La notizia è dei giorni scorsi: l’Istituto Italiano per gli Studi Filosofici – che il fondatore Gerardo Marotta ha portato avanti per oltre trent’anni utilizzando sporadici finanziamenti pubblici, ma più spesso le sue sostanze personali fino a prosciugarle – chiude i battenti. A cominciare dalla sua monumentale biblioteca: un patrimonio di 300.000 volumi, punto di riferimento nazionale ed europeo per la ricerca filosofica e storiografica è appena stato trasferito – a causa della mancanza dei fondi necessari al pagamento degli affitti – in magazzini, locali e sottoscala di fortuna della provincia napoletana (tra cui Casoria), accatastati alla meglio, ovviamente inaccessibili agli studiosi.
Adesso, dopo decenni di denunce pubbliche dello stato di precarietà delle finanze dell’Istituto, si fanno avanti magnati, mecenati e filantropi dell’ultim’ora che vorrebbero “dare una mano”. Diffidatene: sono i primi assassini della cultura, a Napoli, in Campania, in Italia, nel mondo; l’hanno uccisa a colpi violenti, ripetuti, spietati di sgravi fiscali alle aziende, tagli alla spesa pubblica, dibattiti sulla superfluità epocale della cultura umanistica.

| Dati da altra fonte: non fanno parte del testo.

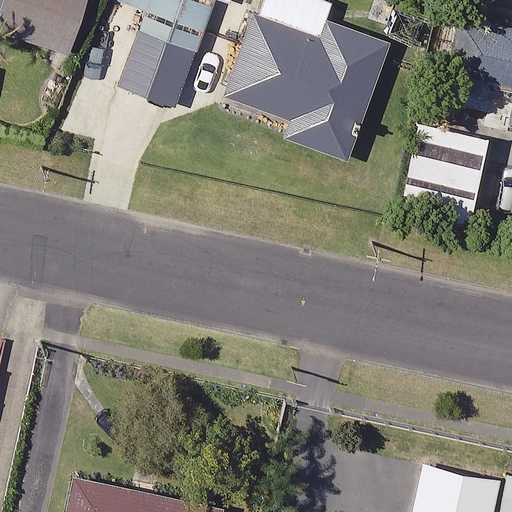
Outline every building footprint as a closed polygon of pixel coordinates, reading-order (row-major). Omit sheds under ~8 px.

Ma non sono i soli: anche noi l’abbiamo uccisa a suon di “meno tasse per tutti”, di esaltazione dell’individuo a scapito della società, di mitizzazione della scienza e dell’istruzione scientifica per i nostri figli.
L’Istituto Italiano per gli Studi Filosofici è morto. Con lui muore un po’ più velocemente la nostra civiltà, la quale – per inseguire le cose più luccicanti ed effimere – dimentica quelle importanti. Per poi piangere quando è troppo tardi. Una prece.